Ribadiamolo ancora, l’impianto legale è quello, ergo occorre squarciare il velo di polemiche ed andare avanti. Spingiamoci dunque nel sentiero della legalità di una partecipazione così irrilevante, per di più nel caso di una componente che costituisce la maggioranza della popolazione universitaria, a questo punto appare faticoso giustificare che il criterio per la scelta dei due studenti rappresentanti possa essere quello di una mera e soggettiva nomina. Laddove per altro, come dicevano i romani, “Ubi Maior, minor cessat”, è notizia di questi giorni che il rettore abbia scelto proprio gli studenti eletti al CNSU; dunque, stando alla logica del Rettore, coloro che godono della maggior quantitativo di consensi in valore assoluto.
Posto, a tal proposito, che comunque nell’ambito del nostro ateneo questi studenti hanno ricevuto un numero di consensi non troppo differente rispetto alla media di quelli ricevuti dagli altri eletti negli Organi Superiori d’Ateneo (Senato Accemico, Cda E.r.s.u etc..), siamo davvero sicuri che il criterio di scelta numerico elettorale sia quello più coerente? Consideriamo per assurdo che così fosse: se indicessimo elezioni studentesche per due seggi, non sarebbe forse vero che i due studenti a quel punto eletti avrebbero molti più voti e molta più rappresentanza numerica di quelli eletti al CNSU in un contesto politico ed elettorale differente come quello attuale?
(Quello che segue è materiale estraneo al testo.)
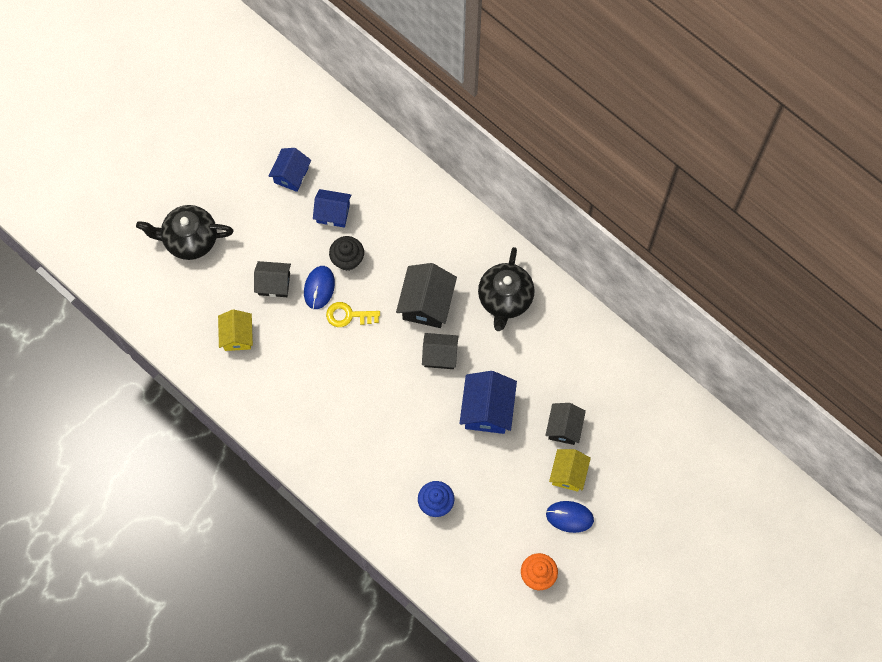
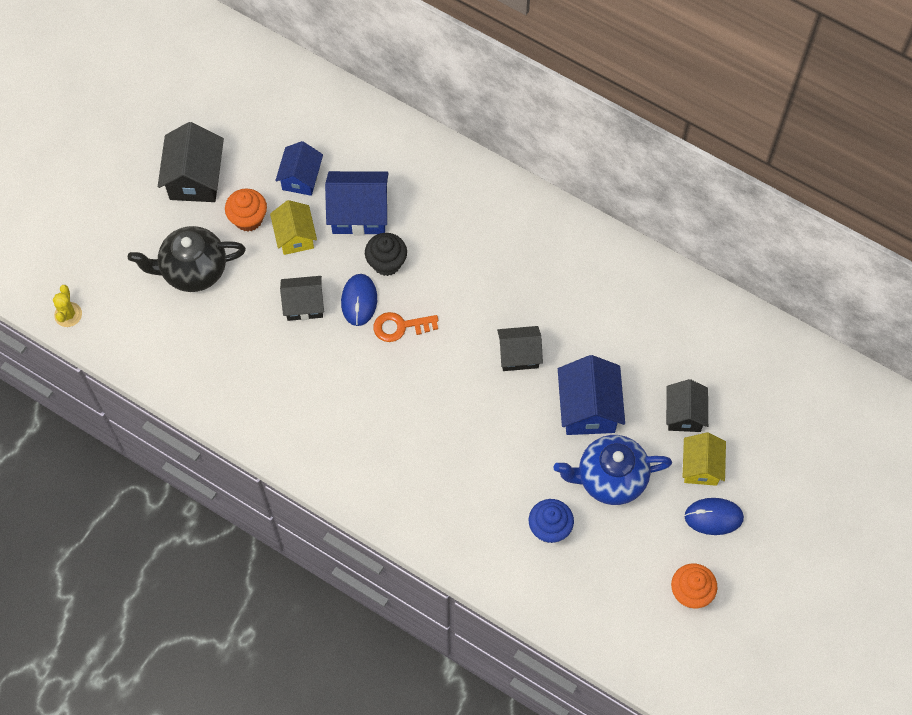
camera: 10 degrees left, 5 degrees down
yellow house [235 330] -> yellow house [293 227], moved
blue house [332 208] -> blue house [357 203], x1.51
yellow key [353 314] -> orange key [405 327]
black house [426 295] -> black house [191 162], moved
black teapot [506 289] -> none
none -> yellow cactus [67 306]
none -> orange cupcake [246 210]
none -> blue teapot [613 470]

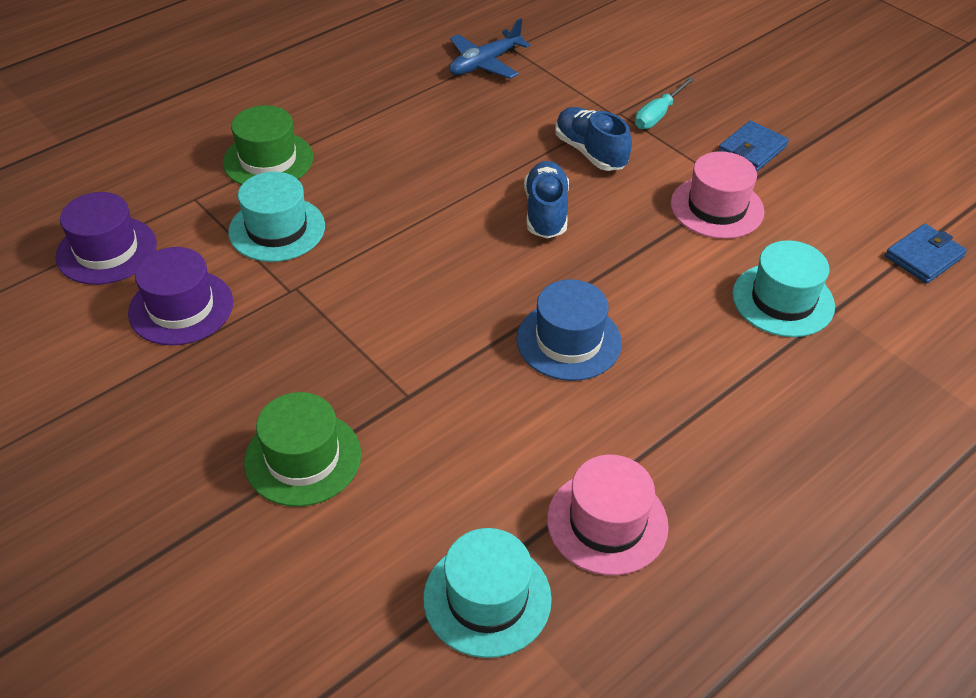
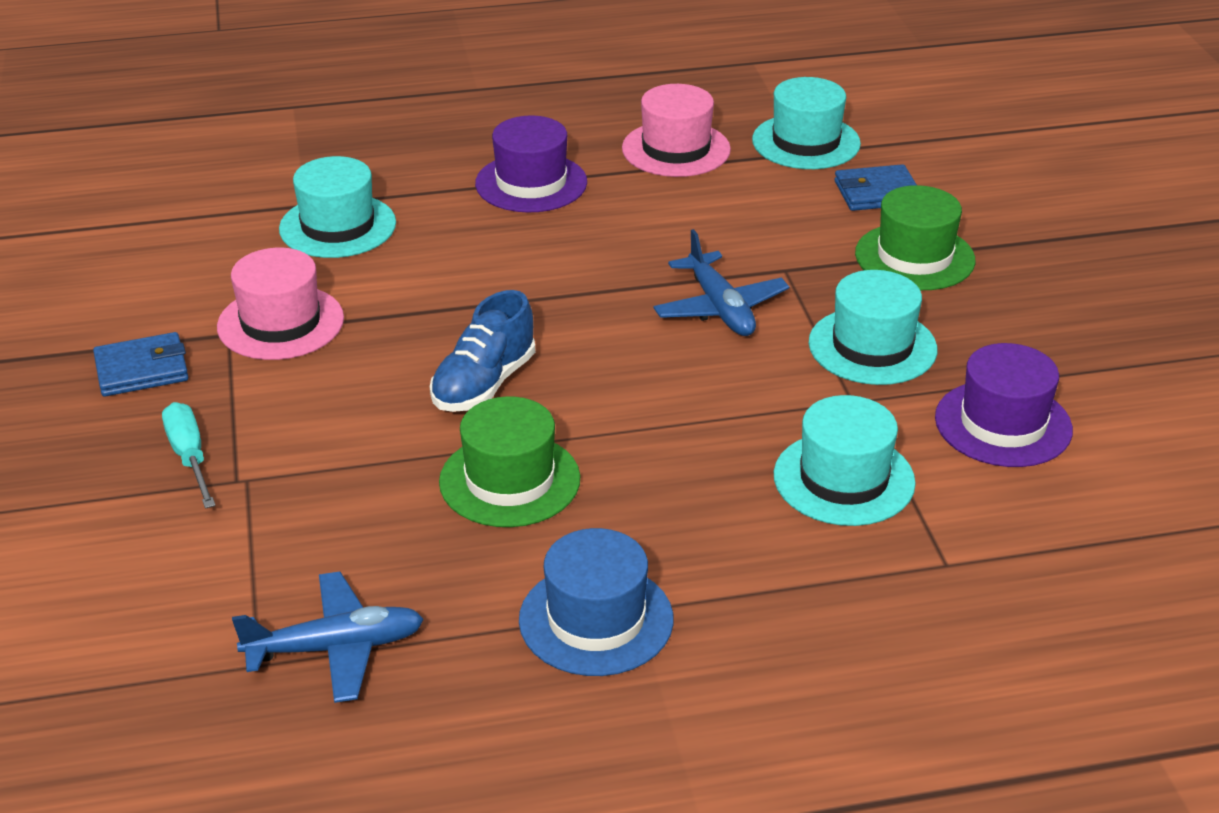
camera: 150 degrees left, 10 degrees down
purple hat [106 238] -> purple hat [531 164], moved
green hat [268 145] -> green hat [509 461], moved
blue hat [569 330] -> blue hat [596 602], moved
blue shoe [593 139] -> none
turquoise screwdriver [664 103] -> turquoise screwdriver [189 455], 90 degrees counterclockwise
blue wallet [926 254] -> blue wallet [876 187], moved
none -> blue plane [721 282]
none -> turquoise hat [872 327]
Ad una lettura più coerente – ribadisco, condivisibile o meno ma più rispondente al disegno del legislatore – la scelta andava organizzata su un criterio di eccellenza qualitativa dello studente designato. A mio modesto avviso, indipendentemente dalla reale rappresentanza elettorale, posto che la legge preveda una commissione così stringente da un punto di vista numerico, sarebbe stato opportuno selezionare queigli studenti, magari nell’ambito di una graduatoria meritocratica stilata sulla base di un concorso interno, i quali scevri da condizionamenti politici abbastanza lampanti, si concentrassero sulla concreta traduzione della riforma “Gelmini” nelle norme di un nuovo statuto per il nostro Ateneo.
Sono convinto ed abbastanza certo che la scelta di coloro che scriveranno le regole fondamentali della nostra comune convivenza all’interno della comunità – ciascuno di noi condivide con i propri colleghi anche giornate intere – è troppo importante per strapparla ad un sereno e democratico dibattito. Da cosa dipende questa fretta nell’attuazione di una riforma entrata in vigore appena un mese fa? E’ opportuno o comunque ragionevole che gli appelli di studenti rappresentanti, di autorevoli docenti e presidi vengano abbandonati nell’oblio di scelte autonome e soggettive del rettore? E’ lecito che vengano violate, come risulta dalla nota congiunta di alcuni Presidi qualche giorno fa, persino le norme procedurali previste dai regolamenti degli Organi democratici pur di ottenere un risultato come questo? A chi giova poi? Ovviamente solo ai posteri è data, come sempre, l’ardua sentenza.